Eh bien, d'après le chancelier de l'Empire, tous ces gens-là ne sont que des mazettes; poètes, historiens, généraux, empereur et, s'il faut en croire l'Empereur, Dieu lui-même, tous se sont trompés.
M. de Bethmann-Hollweg seul détient la vérité: «L'Allemagne n'a jamais cherché à dominer l'Europe.»
Il est vrai que des gens très sérieux prétendent qu'il n'en serait pas à son premier mensonge.
(Le Belge, n° 3, septembre 1915, p. 3.)
3. Leur talent d'organisation.
Enfin, leur fameux talent d'organisation!
Leur administration.
Finissons-en une bonne fois avec la tapée des stratèges politico-mystiques en chambre qui nous assomment de leur bavardage, qu'ils tâchent de rendre solennel, en pontifiant le pessimisme. «On a beau dire, répètent-ils sur un ton entendu, l'Allemagne est le pays par excellence de l'organisation...!»
Si «organisation» veut dire multiplicité des avis, arrêtés, prescriptions, etc... et si cela suffit, il n'y a pas à dire, l'Allemagne est d'une force sans pareille. On n'a qu'à parcourir jusqu'à nos plus modestes bourgades, et l'on verra les murs enduits d'une couche épaisse de papiers administratifs de tous calibres. Si cela suffit à nos bonshommes pour chanter la gloire des Boches, que grand bien leur fasse!

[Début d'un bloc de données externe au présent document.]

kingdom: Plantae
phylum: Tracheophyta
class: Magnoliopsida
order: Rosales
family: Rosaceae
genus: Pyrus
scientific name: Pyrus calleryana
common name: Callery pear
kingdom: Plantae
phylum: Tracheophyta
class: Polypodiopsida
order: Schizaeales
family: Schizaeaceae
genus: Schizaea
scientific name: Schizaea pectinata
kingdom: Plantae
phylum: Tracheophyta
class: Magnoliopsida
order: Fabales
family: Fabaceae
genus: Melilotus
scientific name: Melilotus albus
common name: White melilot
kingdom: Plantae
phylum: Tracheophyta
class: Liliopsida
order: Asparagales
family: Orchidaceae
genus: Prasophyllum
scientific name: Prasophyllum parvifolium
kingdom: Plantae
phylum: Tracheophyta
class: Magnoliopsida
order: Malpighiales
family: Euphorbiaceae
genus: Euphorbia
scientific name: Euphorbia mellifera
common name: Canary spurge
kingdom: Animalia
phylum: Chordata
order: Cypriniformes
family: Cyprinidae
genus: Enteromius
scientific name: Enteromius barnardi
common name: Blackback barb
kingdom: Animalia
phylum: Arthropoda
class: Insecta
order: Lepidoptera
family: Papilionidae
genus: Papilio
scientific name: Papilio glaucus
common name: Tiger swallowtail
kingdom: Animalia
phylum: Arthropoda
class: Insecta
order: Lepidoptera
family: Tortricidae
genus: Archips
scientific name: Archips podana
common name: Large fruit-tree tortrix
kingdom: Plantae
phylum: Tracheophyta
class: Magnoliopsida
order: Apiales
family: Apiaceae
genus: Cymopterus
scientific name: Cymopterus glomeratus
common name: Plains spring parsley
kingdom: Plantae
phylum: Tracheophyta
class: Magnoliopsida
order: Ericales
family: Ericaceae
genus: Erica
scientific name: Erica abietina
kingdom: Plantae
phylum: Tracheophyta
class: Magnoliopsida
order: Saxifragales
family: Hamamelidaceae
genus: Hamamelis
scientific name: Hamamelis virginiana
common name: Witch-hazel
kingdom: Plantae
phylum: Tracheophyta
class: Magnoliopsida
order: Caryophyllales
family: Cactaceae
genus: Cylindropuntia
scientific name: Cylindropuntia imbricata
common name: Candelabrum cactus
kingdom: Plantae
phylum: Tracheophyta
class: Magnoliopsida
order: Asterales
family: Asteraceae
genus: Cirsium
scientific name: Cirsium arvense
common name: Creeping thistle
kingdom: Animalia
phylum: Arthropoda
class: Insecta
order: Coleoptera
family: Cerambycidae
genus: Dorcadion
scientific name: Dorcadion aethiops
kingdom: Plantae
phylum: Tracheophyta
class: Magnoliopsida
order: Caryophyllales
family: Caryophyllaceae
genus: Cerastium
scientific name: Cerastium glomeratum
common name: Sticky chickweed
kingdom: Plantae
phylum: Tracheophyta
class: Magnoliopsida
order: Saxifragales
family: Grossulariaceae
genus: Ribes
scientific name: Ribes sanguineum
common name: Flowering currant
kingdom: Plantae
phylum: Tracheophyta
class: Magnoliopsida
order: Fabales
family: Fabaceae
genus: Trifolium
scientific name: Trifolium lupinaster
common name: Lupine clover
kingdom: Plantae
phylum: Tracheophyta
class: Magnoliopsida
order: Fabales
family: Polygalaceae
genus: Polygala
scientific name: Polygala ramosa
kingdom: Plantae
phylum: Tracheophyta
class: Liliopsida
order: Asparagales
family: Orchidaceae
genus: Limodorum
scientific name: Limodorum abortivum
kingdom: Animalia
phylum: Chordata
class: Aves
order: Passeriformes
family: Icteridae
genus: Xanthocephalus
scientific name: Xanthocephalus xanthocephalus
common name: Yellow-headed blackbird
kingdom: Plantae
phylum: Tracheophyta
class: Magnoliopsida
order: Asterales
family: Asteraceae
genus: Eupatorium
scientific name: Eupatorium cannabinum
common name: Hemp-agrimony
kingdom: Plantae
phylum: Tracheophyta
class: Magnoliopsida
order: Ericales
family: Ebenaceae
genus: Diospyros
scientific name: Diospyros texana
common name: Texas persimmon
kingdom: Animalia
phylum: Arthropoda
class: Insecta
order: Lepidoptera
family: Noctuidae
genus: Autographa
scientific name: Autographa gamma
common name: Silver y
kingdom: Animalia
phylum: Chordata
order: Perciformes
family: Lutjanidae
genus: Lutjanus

Il serait néanmoins intéressant de faire un bout d'enquête pour voir à quoi rime tout ce papier. Or, il appert que très souvent ces élucubrations, aussi savantes qu'impérieuses, ne sont que... lettre morte: du bluff et encore du bluff. Plus tard les badauds resteront bouche bée devant la sagesse de l'occupant, qui a su tout réglementer, tout prévoir. Il sera bon alors de pouvoir opposer à cette documentation la constatation de son inefficacité.
Nous nous proposions de relever ici des faits précis, mais, après réflexion, nous craignons de rendre service à l'ennemi bien plus qu'aux nôtres. Qu'il nous suffise de signaler la chose. Un peu d'attention fera recueillir des observations inappréciables. A propos de la plupart des ordonnances qu'on note donc leur inexistence pratique. Non seulement toutes ces mesures ne sont pas appliquées, mais souvent elles ne le sont pas du fait même des entraves que le législateur (le mot est bien gros!) apporte à l'exécution de ses propres décisions.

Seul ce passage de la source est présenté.